Though blockchain was initially intended for financial transactions, businesses of all kinds are getting creative with the shared blockchain approach, as it can be used for virtually anything that holds value.
"Why Blockchain is a Game Changer for Supply Chain Management Transparency" cites benefits of this sharing construct that could well apply broadly to all forms of digital sharing:
- Enhanced Transparency: Capturing a product’s journey across the supply chain reveals its true origin and touchpoints, increasing trust and helping to eliminate the bias found in opaque supply chains
- Greater Scalability: Virtually any number of shared participants, accessing from any number of touchpoints, is possible
- Cost-effective Security: A shared, indelible ledger with codified rules could potentially eliminate the audits required by internal systems and processes
- Increased Innovation: The decentralized blockchain architecture creates opportunities for new, specialized uses for the technology
Digital Sharing Creates New Challenges
New technologies have enabled new sharing constructs that promise to deliver strong benefit. At the same time, these new sharing constructs have thrown new disruptive challenges in our path.
Legal conflicts are an understandable byproduct of changing business models. McKinsey tells us that the sharing-economy has arrived, growing rapidly and creating new opportunities across the globe including the likes of Airbnb and Uber.
Projections put the sharing-economy revenues at $335 billion globally by 2025. But as with any fast-expanding sector, growth pains including legal problems are pushing the players to find better approaches to external engagement.
Sharing in the digital era also logically presents related privacy and security concerns. As a marketer, I encourage and attempt to leverage all the digital information now being shared. However, I realize the natural tension between privacy and the advantages to be gained from information sharing.
This is evidenced in the many social communities we participate in like Facebook, where we continue to be admonished against TMI, and extends through to business information sharing as well as critical sharing in the intelligence communities.

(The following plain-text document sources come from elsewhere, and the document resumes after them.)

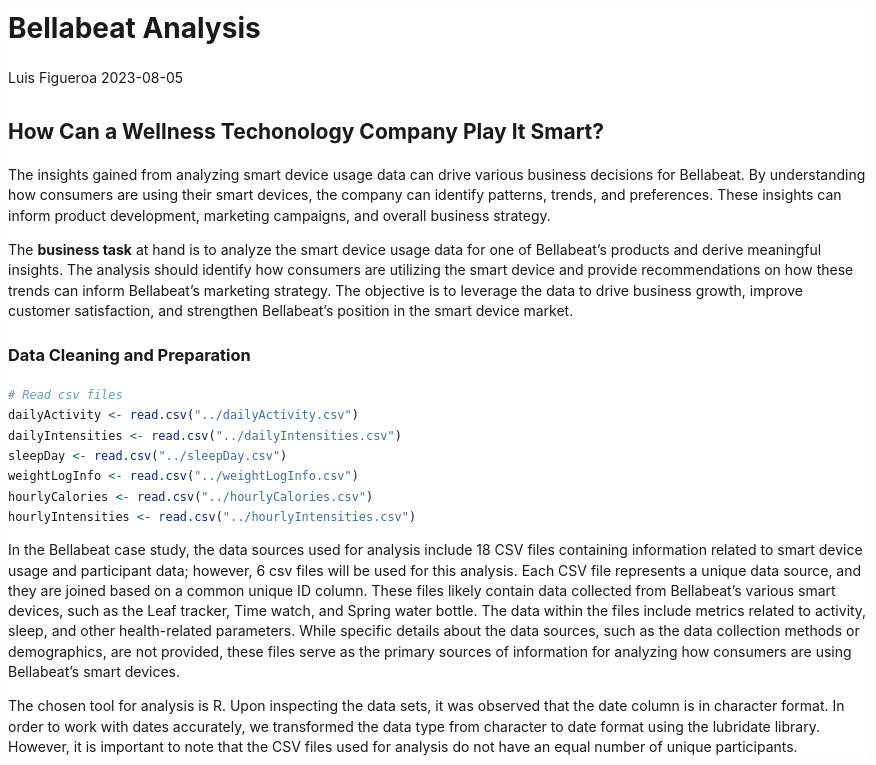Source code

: Bellabeat Analysis
================
Luis Figueroa
2023-08-05

## How Can a Wellness Techonology Company Play It Smart?

The insights gained from analyzing smart device usage data can drive
various business decisions for Bellabeat. By understanding how consumers
are using their smart devices, the company can identify patterns,
trends, and preferences. These insights can inform product development,
marketing campaigns, and overall business strategy.

The **business task** at hand is to analyze the smart device usage data
for one of Bellabeat’s products and derive meaningful insights. The
analysis should identify how consumers are utilizing the smart device
and provide recommendations on how these trends can inform Bellabeat’s
marketing strategy. The objective is to leverage the data to drive
business growth, improve customer satisfaction, and strengthen
Bellabeat’s position in the smart device market.

### Data Cleaning and Preparation

``` r
# Read csv files
dailyActivity <- read.csv("../dailyActivity.csv")
dailyIntensities <- read.csv("../dailyIntensities.csv")
sleepDay <- read.csv("../sleepDay.csv")
weightLogInfo <- read.csv("../weightLogInfo.csv")
hourlyCalories <- read.csv("../hourlyCalories.csv")
hourlyIntensities <- read.csv("../hourlyIntensities.csv")
```

In the Bellabeat case study, the data sources used for analysis include
18 CSV files containing information related to smart device usage and
participant data; however, 6 csv files will be used for this analysis.
Each CSV file represents a unique data source, and they are joined based
on a common unique ID column. These files likely contain data collected
from Bellabeat’s various smart devices, such as the Leaf tracker, Time
watch, and Spring water bottle. The data within the files include
metrics related to activity, sleep, and other health-related parameters.
While specific details about the data sources, such as the data
collection methods or demographics, are not provided, these files serve
as the primary sources of information for analyzing how consumers are
using Bellabeat’s smart devices.

The chosen tool for analysis is R. Upon inspecting the data sets, it was
observed that the date column is in character format. In order to work
with dates accurately, we transformed the data type from character to
date format using the lubridate library. However, it is important to
note that the CSV files used for analysis do not have an equal number of
unique participants.
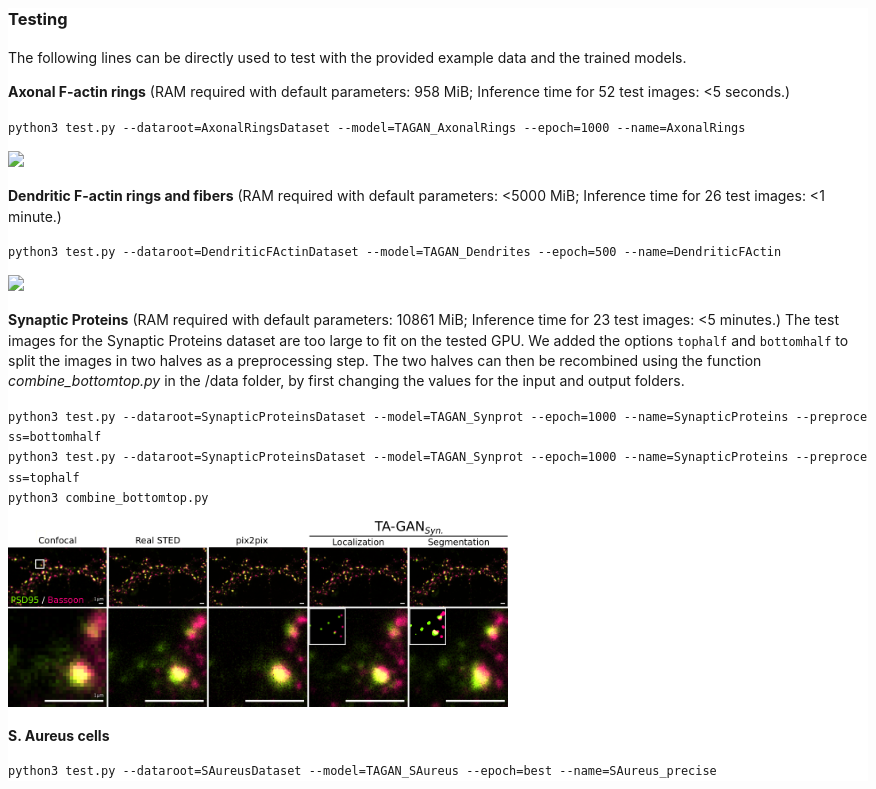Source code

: <a id="testing"></a>
### Testing

The following lines can be directly used to test with the provided example data and the trained models.

**Axonal F-actin rings** (RAM required with default parameters: 958 MiB; Inference time for 52 test images: <5 seconds.)
```
python3 test.py --dataroot=AxonalRingsDataset --model=TAGAN_AxonalRings --epoch=1000 --name=AxonalRings
```
<img src="/figures/axons_test.png" width=500>

**Dendritic F-actin rings and fibers** (RAM required with default parameters: <5000 MiB; Inference time for 26 test images: <1 minute.)
```
python3 test.py --dataroot=DendriticFActinDataset --model=TAGAN_Dendrites --epoch=500 --name=DendriticFActin
```
<img src="/figures/dendrites_test.png" width=500>

**Synaptic Proteins** (RAM required with default parameters: 10861 MiB; Inference time for 23 test images: <5 minutes.)
The test images for the Synaptic Proteins dataset are too large to fit on the tested GPU. We added the options ```tophalf``` and ```bottomhalf``` to split the images in two halves as a preprocessing step. The two halves can then be recombined using the function *combine_bottomtop.py* in the /data folder, by first changing the values for the input and output folders.
```
python3 test.py --dataroot=SynapticProteinsDataset --model=TAGAN_Synprot --epoch=1000 --name=SynapticProteins --preprocess=bottomhalf
python3 test.py --dataroot=SynapticProteinsDataset --model=TAGAN_Synprot --epoch=1000 --name=SynapticProteins --preprocess=tophalf
python3 combine_bottomtop.py
```
<img src="/figures/synprot_test.png" width=500>

**S. Aureus cells**
```
python3 test.py --dataroot=SAureusDataset --model=TAGAN_SAureus --epoch=best --name=SAureus_precise
```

For security, McKinsey points out that as our world gets more digitized, and our sharing potential increases, the security threat goes up exponentially. The challenge is to secure our continued digital sharing in a way that does not impede innovation.
Sharing Is Still Hard
The playgrounds of our youth where we argued over sharing have morphed into very serious digital spaces. With silo-busting technologies, consumer-mediated care information and blockchain fintech, we may agree that sharing in the digital era can deliver some outstanding results.
Having said that, what seemed difficult to most of us growing up can still be a challenge … whether it’s learning to be quiet in school classes, or learning to drive, or learning to share.